Bigquery Sink supports creation of table with partition configuration. Currently, Bigquery Sink only supports time based partitioning. To have time based partitioning protobuf Timestamp as field is needed on the protobuf message. The protobuf field will be used as partitioning column on table creation. The time partitioning type that is currently supported is DAY partitioning.

Clustering

Bigquery Sink support for creating and modifying clustering on the table. Clustering can improve the performance of certain types of queries such as queries that use filter clauses and queries that aggregate data. When data is written to a clustered table by a query job or a load job, BigQuery sorts the data using the values in the clustering columns. These values are used to organize the data into multiple blocks in BigQuery storage. When you submit a query that contains a clause that filters data based on the clustering columns, BigQuery uses the sorted blocks to eliminate scans of unnecessary data. You might not see a significant difference in query performance between a clustered and unclustered table if the table or partition is under 1 GB. Follow this for more details on Bigquery table clustering.

Metadata

For data quality checking purposes, sometimes some metadata need to be added on the record. if SINK_BIGQUERY_ADD_METADATA_ENABLED is true then the metadata will be added. SINK_BIGQUERY_METADATA_NAMESPACE is used for another namespace to add columns if namespace is empty, the metadata columns will be added in the root level. SINK_BIGQUERY_METADATA_COLUMNS_TYPES is set with kafka metadata column and their type, An example of metadata columns that can be added for kafka records.

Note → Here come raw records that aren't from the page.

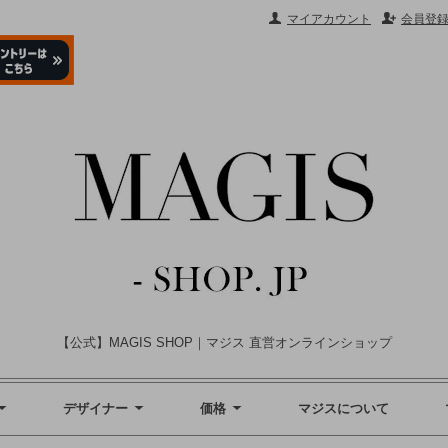
マイアカウント
会員登
【公式】MAGIS SHOP｜マジス 直営オンラインショップ
デザイナー
価格
マジスについて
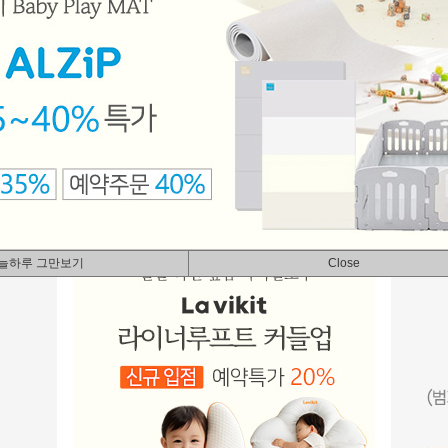
늘하루 그만보기
Close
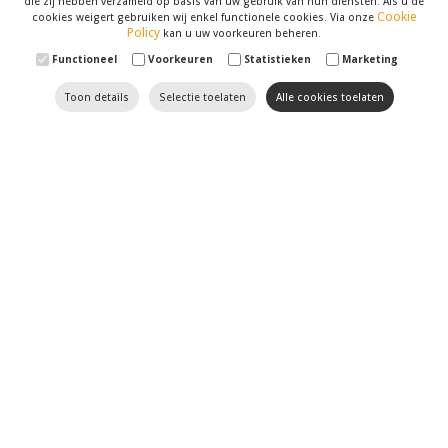
die zij hebben verzameld op basis van uw gebruik van hun diensten. Als u de
Cookie
cookies weigert gebruiken wij enkel functionele cookies. Via onze
Policy
kan u uw voorkeuren beheren.
Functioneel
Voorkeuren
Statistieken
Marketing
Toon details
Selectie toelaten
Alle cookies toelaten
Til uw website naar een
hoger niveau met Optimizer
SEO
en
SEA
hebben geen geheimen voor onze
marketingspecialisten
. Wij volgen de recentste
evoluties in dit domein op de voet. Verder houden we
uw website, met al zijn
zwakke en sterke punten
,
tegen het licht. U kan op ons rekenen om uw website
naar de eerste resultaten van zoekmotoren zoals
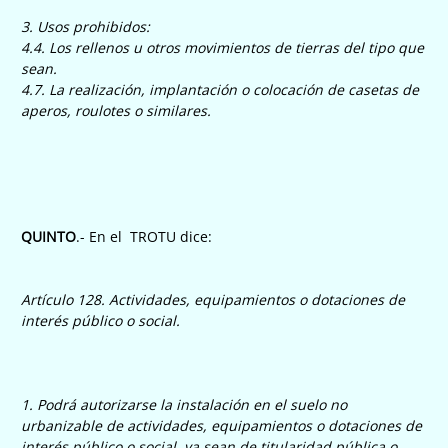
3. Usos prohibidos:
4.4. Los rellenos u otros movimientos de tierras del tipo que
sean.
4.7. La realización, implantación o colocación de casetas de
aperos, roulotes o similares.
QUINTO
.- En el TROTU dice:
Artículo 128. Actividades, equipamientos o dotaciones de
interés público o social.
1. Podrá autorizarse la instalación en el suelo no
urbanizable de actividades, equipamientos o dotaciones de
interés público o social, ya sean de titularidad pública o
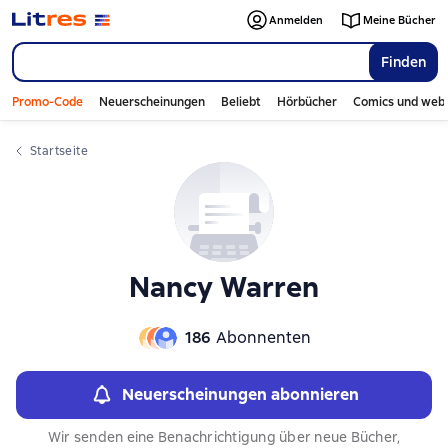
Слайдер с книгами
Слайдер с книгами
Anmelden
Meine Bücher
Finden
Promo-Code
Neuerscheinungen
Beliebt
Hörbücher
Comics und web
Startseite
Nancy Warren
186
Abonnenten
Neuerscheinungen abonnieren
Wir senden eine Benachrichtigung über neue Bücher,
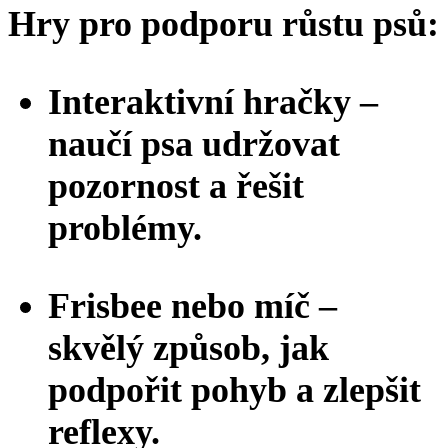
Hry pro podporu růstu psů:
Interaktivní hračky –
naučí psa udržovat
pozornost a řešit
problémy.
Frisbee nebo míč –
skvělý způsob, jak
podpořit pohyb a zlepšit
reflexy.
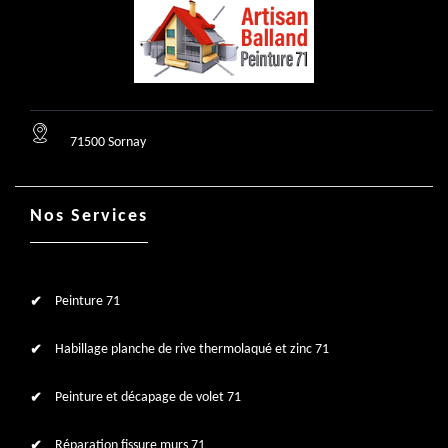
71500 Sornay
Nos Services
Peinture 71
Habillage planche de rive thermolaqué et zinc 71
Peinture et décapage de volet 71
Réparation fissure murs 71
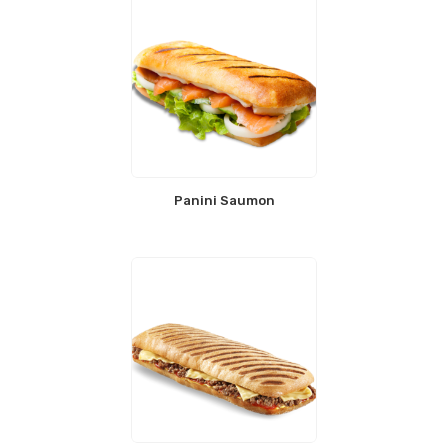
Panini Saumon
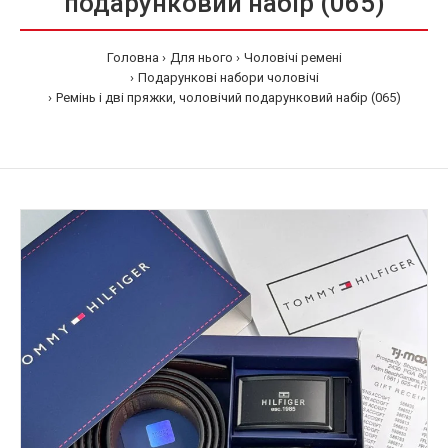
подарунковий набір (065)
Головна
Для нього
Чоловічі ремені
Подарункові набори чоловічі
Ремінь і дві пряжки, чоловічий подарунковий набір (065)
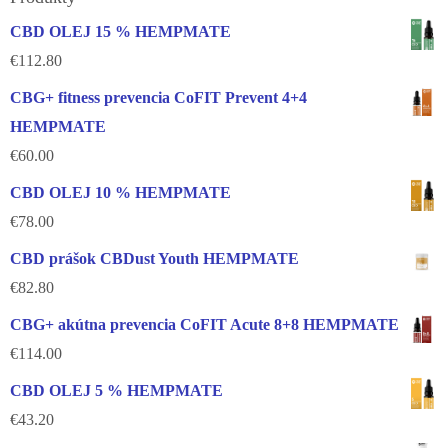
CBD OLEJ 15 % HEMPMATE
€
112.80
CBG+ fitness prevencia CoFIT Prevent 4+4
HEMPMATE
€
60.00
CBD OLEJ 10 % HEMPMATE
€
78.00
CBD prášok CBDust Youth HEMPMATE
€
82.80
CBG+ akútna prevencia CoFIT Acute 8+8 HEMPMATE
€
114.00
CBD OLEJ 5 % HEMPMATE
€
43.20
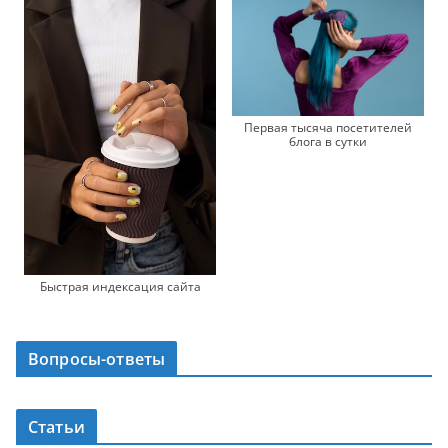
Первая тысяча посетителей
блога в сутки
Быстрая индексация сайта
Вопросы-ответы
Статьи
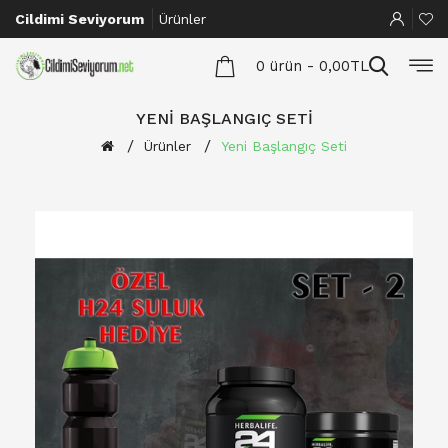
Cildimi Seviyorum
Ürünler
0 ürün - 0,00TL
YENI BAŞLANGIÇ SETI
Ürünler
Yeni Başlangıç Seti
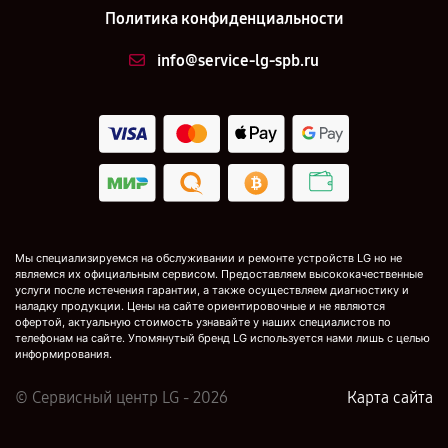
Политика конфиденциальности
info@service-lg-spb.ru
Мы специализируемся на обслуживании и ремонте устройств LG но не
являемся их официальным сервисом. Предоставляем высококачественные
услуги после истечения гарантии, а также осуществляем диагностику и
наладку продукции. Цены на сайте ориентировочные и не являются
офертой, актуальную стоимость узнавайте у наших специалистов по
телефонам на сайте. Упомянутый бренд LG используется нами лишь с целью
информирования.
© Сервисный центр LG - 2026
Карта сайта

Default columns for json data type

With dynamic schema for json we need to create table with some default columns, example like parition key needs to be set during creation of the table. Example SINK_BIGQUERY_DEFAULT_COLUMNS =event_timestamp=timestamp The metadata columns are added when input data contains values for the them which will result in missing fields error and will be added by the JSON error handler.

Fully Qualified Column Name Type Modifier
metadata_column RECORD NULLABLE
metadata_column.message_partition INTEGER NULLABLE
metadata_column.message_offset INTEGER NULLABLE
metadata_column.message_topic STRING NULLABLE
metadata_column.message_timestamp TIMESTAMP NULLABLE
metadata_column.load_time TIMESTAMP NULLABLE

Errors Handling

The response can contain multiple errors which will be sent to the application.

Error Name Generic Error Type Description
Stopped Error SINK_5XX_ERROR Error on a row insertion that happened because insert job is cancelled because other record is invalid although current record is valid
Out of bounds Error SINK_4XX_ERROR Error on a row insertion the partitioned column has a date value less than 5 years and more than 1 year in the future
Invalid schema Error SINK_4XX_ERROR Error on a row insertion when there is a new field that is not exist on the table or when there is required field on the table
Other Error SINK_UNKNOWN_ERROR Uncategorized error

Google Cloud Bigquery IAM Permission

Several IAM permission is required for bigquery sink to run properly,

  • Create and update Table
    • bigquery.tables.create
    • bigquery.tables.get
    • bigquery.tables.update
  • Create and update Dataset
    • bigquery.datasets.create
    • bigquery.datasets.get
    • bigquery.datasets.update
  • Stream insert to Table
    • bigquery.tables.updateData

Further documentation on bigquery IAM permission here.